Eighty-three species of fishes belonging to 26 genera live in the area bounded by the Sierra Nevada, Grand Canyon, Rocky Mountains, and Snake River Plain. The waters inhabited by these fishes are part of the Great Basin, Colorado River, Snake River, upper Pit River and upper Klamath River drainages. The adaptations and distribution patterns of these fishes have been shaped by extensional faulting and volcanic activity in the Great Basin, uplift of the surrounding ranges and plateaus, and cyclic fluctuations of the Pleistocene pluvials and interpluvials. Fossil evidence indicates that in the Pliocene many of the lineages had established distributions broadly inclusive of the present-day patterns, and the subsequent trends have been extinction and some species differentiation.
Analysis of the fauna is based on designation of 48 barrier-bounded, faunally homogeneous drainage units and quantitative evaluation of patterns among species distributions and faunal similarities of drainages. Cluster analysis of species based on correlations among their patterns revealed the existence of a basic northern intermountain fluvial fauna consisting of Cottus bairdi, Prosopium williamsoni, Catostomus platyrhynchus, Rhinichthys cataractae, Richardsonius balteatus, and their vicariants. These fishes have similar ecology and dispersal patterns. They are ecologically associated with Salmo clarki (upstream) and Rhinichthys osculus (downstream), but these two species have broader distributions, probably because of more frequent colonization via stream capture by the former and extinction resistance by the latter. Rhinichthys osculus is the most widespread intermountain fish, being found in 32 of the 48 drainage units; Gila bicolor is next most widespread, being found in 21 units. Fifty-one of the 83 species are found in only one drainage unit; 18 of these are endemic to that unit (33 are more widespread outside the study area).

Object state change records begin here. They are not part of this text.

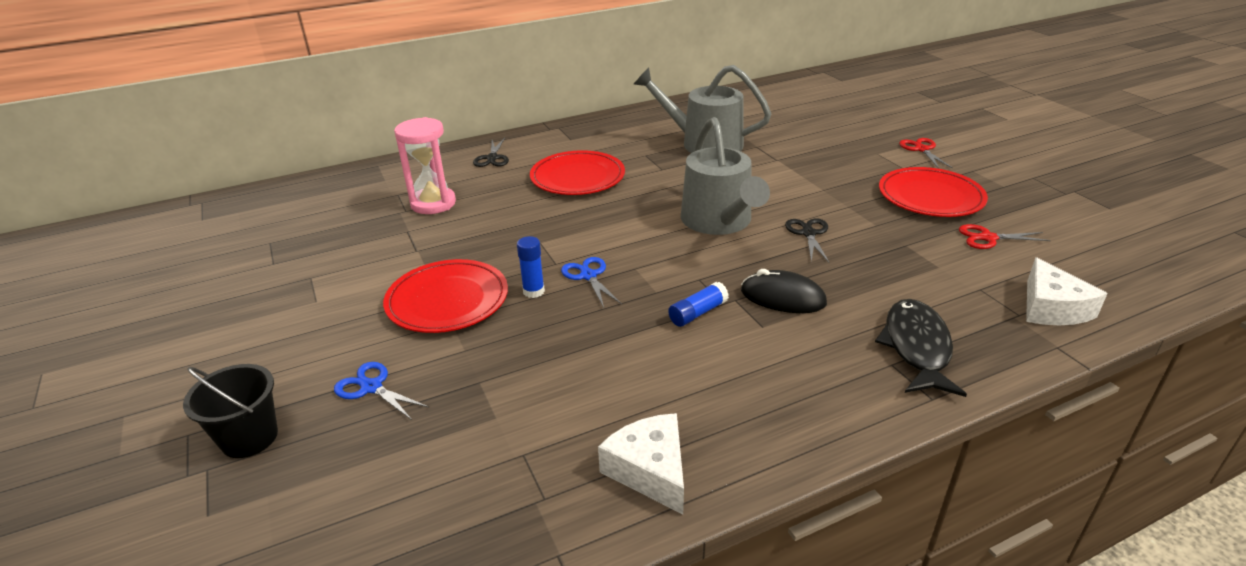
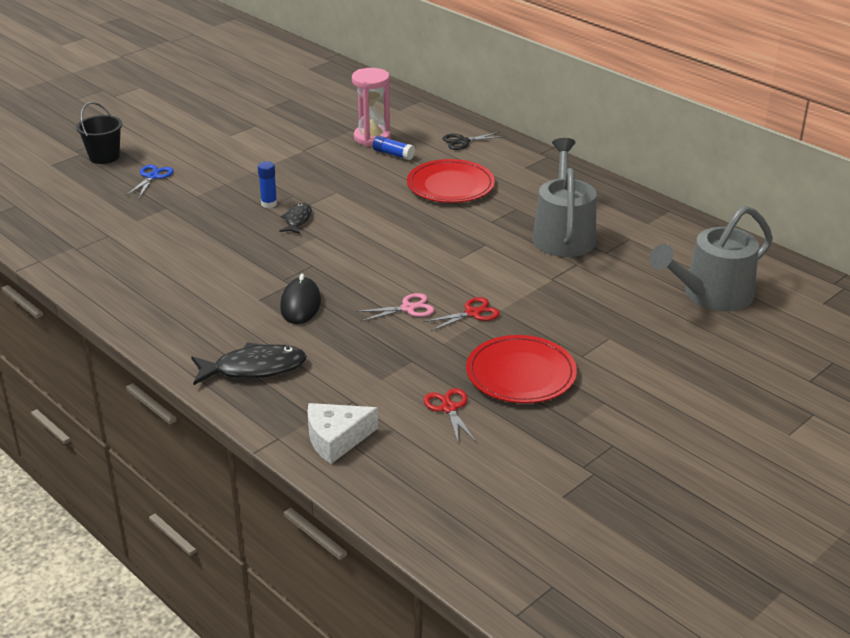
camera: 70 degrees right, 0 degrees up
(447, 300) = (246, 176): red plate -> none
(588, 276) = (297, 220): blue scissors -> black fish
(650, 470) = (103, 277): white cheese -> none
(697, 313) = (266, 271): blue glue stick -> blue glue stick (393, 154)
(719, 221) = (407, 262): grey watering can -> grey watering can (711, 295)
(808, 233) = (408, 308): black scissors -> pink scissors
(921, 149) = (640, 367): red scissors -> red scissors (472, 313)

Species distributions are broader in the north, and northern and peripheral units have more species. The species area curve for the Great Basin shows a steep slope (z = .59), with especially low species density in small drainages, indicating high extinction and low colonization. Postpluvial aridity, especially in the south, is the major cause of extinction and a major cause of isolation. Principal components and cluster analysis of drainage units, based in shared species, show a high correspondence between faunal similarity and geographic proximity (and weakness of barriers) and also reveal the effects of extinction in erasure of patterns. The Wasatch Range, Sierra Nevada, and southern divide boundary of the Snake River Plain have been strong barriers, leading to intensive faunal differentiation. Strong barriers and concomitant differentiation also exist in eastern Nevada, near the original center of Basin and Range tectonism. Two dozen examples of vicariant species are found to be associated with stronger-than-average barriers.
The colonization rate and extinction rate have both been accelerated in postsettlement time by introductions and habitat destruction. Most drainages and populations have been affected. Five species and many local populations have become extinct. Eighteen species and many more populations are vulnerable or threatened. Reversal of the trend will require sound ecosystem management of watersheds and restriction of exotic introductions.